A blog post by Anton Piatigorsky caught my eye. It repeats, in part, the fairly widespread belief that when Justice William J. Brennan, a leading, long-serving liberal justice, retired from the Supreme Court in 1990, President George H.W. Bush looked to replace Brennan with a stealth arch-conservative. Former Governor John Sununu, from New Hampshire and then Bush’s White House chief of staff, has said as much. And, the belief continues, the eventual Bush nominee, then-Judge David Souter, also of New Hampshire, turned out to be a huge disappointment if not a traitor to how he presented himself to the president and why he (Souter) was nominated.
I don’t think that holds up. For example, I don’t think that President Bush ever said that that’s what he sought in Souter. I also don’t think that there is evidence that that is the vetting and assessment of Souter that occurred at the president’s level.
What Bush was seeking was, by all accounts, a problem-free, no paper trail, quality, Republican-type nominee—who, yes, as a replacement for Justice Brennan, almost by definition had the potential to shift the Supreme Court rightward.
Tinsley Yarborough describes in his biography of Justice Souter (click here) how Sen. Warren Rudman of New Hampshire, Souter’s old boss and close friend and also a friend to Sununu and President Bush, was Souter’s principal recommender and really the cause of his nomination. Sen. Rudman was a Republican but not of the slash/burn type; in fact, in many instances he was quite moderate and non-partisan.

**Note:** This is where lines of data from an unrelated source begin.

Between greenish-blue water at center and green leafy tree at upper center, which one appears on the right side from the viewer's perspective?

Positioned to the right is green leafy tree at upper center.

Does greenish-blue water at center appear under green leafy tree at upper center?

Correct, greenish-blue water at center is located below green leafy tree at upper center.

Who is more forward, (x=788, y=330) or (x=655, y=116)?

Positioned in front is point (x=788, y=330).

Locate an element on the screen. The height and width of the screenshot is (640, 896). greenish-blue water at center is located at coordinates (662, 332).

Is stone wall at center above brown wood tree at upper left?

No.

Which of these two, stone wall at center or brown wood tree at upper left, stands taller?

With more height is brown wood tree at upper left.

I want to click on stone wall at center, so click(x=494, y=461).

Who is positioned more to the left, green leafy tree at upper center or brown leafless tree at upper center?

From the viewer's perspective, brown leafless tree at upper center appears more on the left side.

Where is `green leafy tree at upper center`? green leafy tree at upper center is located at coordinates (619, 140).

As Yarborough recounts, Rudman suggested the Souter nomination to Sununu and Bush and it all rolled quickly from there, including that no one ever vetted Souter for or had a basis to determine that he would be the determined anti-Brennan. Based on the historical record (such as we can see it), while many on the farther right were disappointed in the jurist that Justice Souter turned out to be, I’m skeptical that President Bush is or that the late Senator Rudman was in that group. And I’m very skeptical that they would have a basis, given how Souter was vetted and picked, to feel that way.
In picking Justice Souter, President Bush went for huge smarts, relevant experience and no paper trail. He wanted a problem-free nominee and he got him. Bush never asked litmus test questions—which Souter would have refused to answer anyway.